This paper focuses on applying an interval recursive least-squares (RLS) filter to a video target tracking problem. An RLS filter can be sensitive to variations in filter parameters and disturbance to state observations to make the solutions impractical in practical problems. Specially, in the application of video target tracking using an RLS filter, inaccurate parameters in the affine model may result in noticeable deviations from true target positions to lose the target. To make results robust, each filter parameter and state observation is allowed to vary in an interval. Motivated by this idea, an interval RLS filter is proposed to produce state estimation and prediction by narrow intervals. Simulations show that an interval RLS filter is robust to state and observation noise and variations in filter parameters and state observations, and outperforms an interval Kalman filter.
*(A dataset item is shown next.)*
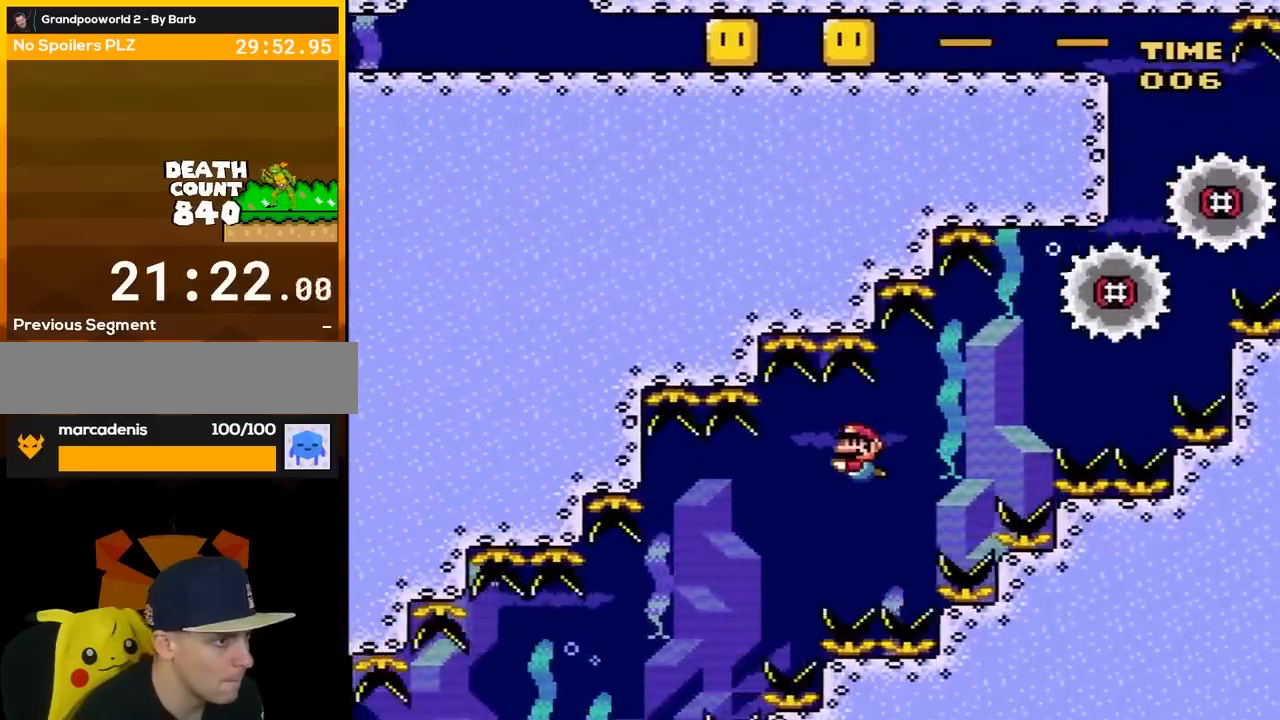
{"buttons": ["DPAD_LEFT"], "events": []}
Using an interval RLS filter, a video target tracking algorithm is developed to estimate the target position in each frame. The proposed tracking algorithm using an interval RLS filter is robust to noise in video sequences and error of the affine models, and outperforms that using an RLS filter. Performance evaluations using real-world video sequences are provided to demonstrate effectiveness of the proposed algorithm.

Paper Details

Date Published: 17 April 2008
PDF: 12 pages
Proc. SPIE 6968, Signal Processing, Sensor Fusion, and Target Recognition XVII, 69681D (17 April 2008); doi: 10.1117/12.777226
Show Author Affiliations
Baohua Li, Arizona State Univ. (United States)
Changchun Li, Arizona State Univ. (United States)
Jennie Si, Arizona State Univ. (United States)
Glen Abousleman, General Dynamics C4 Systems (United States)


Published in SPIE Proceedings Vol. 6968:
Signal Processing, Sensor Fusion, and Target Recognition XVII
Ivan Kadar, Editor(s)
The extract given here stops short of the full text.